### EXCERPTED TEXT
Update README.rst

.gitlab-ci.yml

@@ -1,3 +1,6 @@
+# requires up-to-date conda environment to run the tests as 
+# the gitlab runner does not have access to /sf...
+
 build-job:
   stage: build
   script:
@@ -11,5 +14,7 @@ run_tests:
         - echo `pwd`
         - pip install -e .
     script:
-        - echo "Hello, $GITLAB_USER_LOGIN!"
-        - pytest -v
+        - echo "Starting pytest run"
+        - coverage run -m pytest
+        - coverage report
+    coverage: '/TOTAL.*\s+(\d+\%)/'

README.rst

@@ -27,21 +27,18 @@
     :alt: Project generated with PyScaffold
     :target: https://pyscaffold.org/
 
-|
+.. image:: https://gitlab.psi.ch/sf_cristallina/cristallina/badges/master/coverage.svg
+    :alt: Cristallina coverage report
+    :target: https://gitlab.psi.ch/sf_cristallina/cristallina/-/commits/master
+
 
 ===========
-cristallina
+Cristallina data analysis modules and plotting utilities.

### INFORMATION

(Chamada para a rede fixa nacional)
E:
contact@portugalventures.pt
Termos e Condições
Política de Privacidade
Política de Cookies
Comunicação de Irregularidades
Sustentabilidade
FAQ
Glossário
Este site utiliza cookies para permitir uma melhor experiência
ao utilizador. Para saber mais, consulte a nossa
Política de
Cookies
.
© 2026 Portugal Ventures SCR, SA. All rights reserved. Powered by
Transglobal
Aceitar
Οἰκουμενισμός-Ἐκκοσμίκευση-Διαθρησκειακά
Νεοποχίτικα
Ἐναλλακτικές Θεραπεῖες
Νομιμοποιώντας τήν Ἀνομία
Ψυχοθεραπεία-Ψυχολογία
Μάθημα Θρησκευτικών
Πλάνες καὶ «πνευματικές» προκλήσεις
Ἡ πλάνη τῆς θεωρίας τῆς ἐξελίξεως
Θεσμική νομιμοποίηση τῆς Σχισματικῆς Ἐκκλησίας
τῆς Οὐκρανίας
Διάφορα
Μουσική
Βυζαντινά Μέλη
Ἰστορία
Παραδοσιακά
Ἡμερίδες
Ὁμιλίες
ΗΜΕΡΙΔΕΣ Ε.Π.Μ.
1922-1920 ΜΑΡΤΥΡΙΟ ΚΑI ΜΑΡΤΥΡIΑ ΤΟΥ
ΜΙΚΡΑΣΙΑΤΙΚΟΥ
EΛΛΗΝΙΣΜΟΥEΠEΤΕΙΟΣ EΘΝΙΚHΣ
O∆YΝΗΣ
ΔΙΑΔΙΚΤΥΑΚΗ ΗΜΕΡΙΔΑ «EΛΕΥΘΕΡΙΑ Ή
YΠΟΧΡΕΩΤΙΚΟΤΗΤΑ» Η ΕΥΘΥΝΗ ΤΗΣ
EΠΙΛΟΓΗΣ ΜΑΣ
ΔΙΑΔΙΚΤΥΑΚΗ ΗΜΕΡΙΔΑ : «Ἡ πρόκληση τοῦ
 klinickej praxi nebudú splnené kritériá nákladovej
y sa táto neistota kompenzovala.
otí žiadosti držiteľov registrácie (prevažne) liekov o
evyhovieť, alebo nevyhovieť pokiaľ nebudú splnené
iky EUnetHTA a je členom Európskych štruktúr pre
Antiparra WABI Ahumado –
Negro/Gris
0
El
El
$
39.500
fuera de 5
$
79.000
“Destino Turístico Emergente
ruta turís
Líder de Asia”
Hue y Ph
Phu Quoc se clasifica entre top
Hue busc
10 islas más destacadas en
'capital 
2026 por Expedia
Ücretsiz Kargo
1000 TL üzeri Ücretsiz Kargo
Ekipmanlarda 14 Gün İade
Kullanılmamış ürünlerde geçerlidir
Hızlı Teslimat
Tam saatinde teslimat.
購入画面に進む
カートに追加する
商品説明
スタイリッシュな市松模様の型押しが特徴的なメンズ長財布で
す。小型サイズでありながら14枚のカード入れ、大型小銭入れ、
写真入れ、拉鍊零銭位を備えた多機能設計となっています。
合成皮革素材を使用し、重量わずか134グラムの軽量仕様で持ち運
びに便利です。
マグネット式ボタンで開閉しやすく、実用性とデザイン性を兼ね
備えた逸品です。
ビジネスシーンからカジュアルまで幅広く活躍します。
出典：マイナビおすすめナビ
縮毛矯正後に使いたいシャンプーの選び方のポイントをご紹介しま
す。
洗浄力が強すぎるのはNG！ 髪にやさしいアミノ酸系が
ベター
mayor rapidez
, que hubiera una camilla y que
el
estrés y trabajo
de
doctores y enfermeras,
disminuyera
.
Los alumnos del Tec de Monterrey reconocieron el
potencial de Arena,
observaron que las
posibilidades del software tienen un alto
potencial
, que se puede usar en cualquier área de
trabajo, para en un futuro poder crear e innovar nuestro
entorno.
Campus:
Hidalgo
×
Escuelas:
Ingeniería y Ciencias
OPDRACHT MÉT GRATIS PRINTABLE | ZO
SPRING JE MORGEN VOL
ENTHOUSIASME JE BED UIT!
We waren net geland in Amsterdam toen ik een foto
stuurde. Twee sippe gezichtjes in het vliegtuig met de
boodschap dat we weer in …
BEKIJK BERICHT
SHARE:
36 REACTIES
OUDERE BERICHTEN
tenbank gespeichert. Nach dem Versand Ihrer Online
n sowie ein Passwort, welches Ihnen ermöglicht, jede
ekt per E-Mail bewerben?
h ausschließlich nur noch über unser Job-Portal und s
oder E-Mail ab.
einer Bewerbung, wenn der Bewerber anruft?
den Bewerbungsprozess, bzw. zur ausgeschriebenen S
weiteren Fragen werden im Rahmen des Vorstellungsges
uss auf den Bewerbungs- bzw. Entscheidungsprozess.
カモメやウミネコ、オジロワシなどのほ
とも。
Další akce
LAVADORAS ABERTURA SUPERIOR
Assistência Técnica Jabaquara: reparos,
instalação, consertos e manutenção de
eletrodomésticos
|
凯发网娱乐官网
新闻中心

### EXPLORE THE MATERIAL
a) In the README and CI diff, what alt text is given for the newly added coverage badge image?
b) Continue the README and CI diff from its final line.

### OUTPUTS BY TASK
a) Cristallina coverage report

b)
 ===========
 
+This is a python package for data analysis, plotting and utility functions for the Cristallina endstation @ SwissFEL.
 
-    Cristallina data analysis modules and plotting utilities.
-
-
-Here we collect modules for data analysis, plotting and utility functions for the Cristallina endstation. 
-
-The data analysis is based on the common SwissFEL data architecture, with convienent access provided by `sf_datafiles <https://github.com/paulscherrerinstitute/sf_datafiles>`_. 
-
-The test suite (based on pytest) requires access to some data only available on either the cristallina consoles or the RA cluster. 
+The data analysis is based on the common SwissFEL data architecture, with convienent access provided by `sf_datafiles <https://github.com/paulscherrerinstitute/sf_datafiles>`_.  Some parts require access to SwissFEL-specific data storage but the aim is to use this package indepedently for data analysis both online and offline operation.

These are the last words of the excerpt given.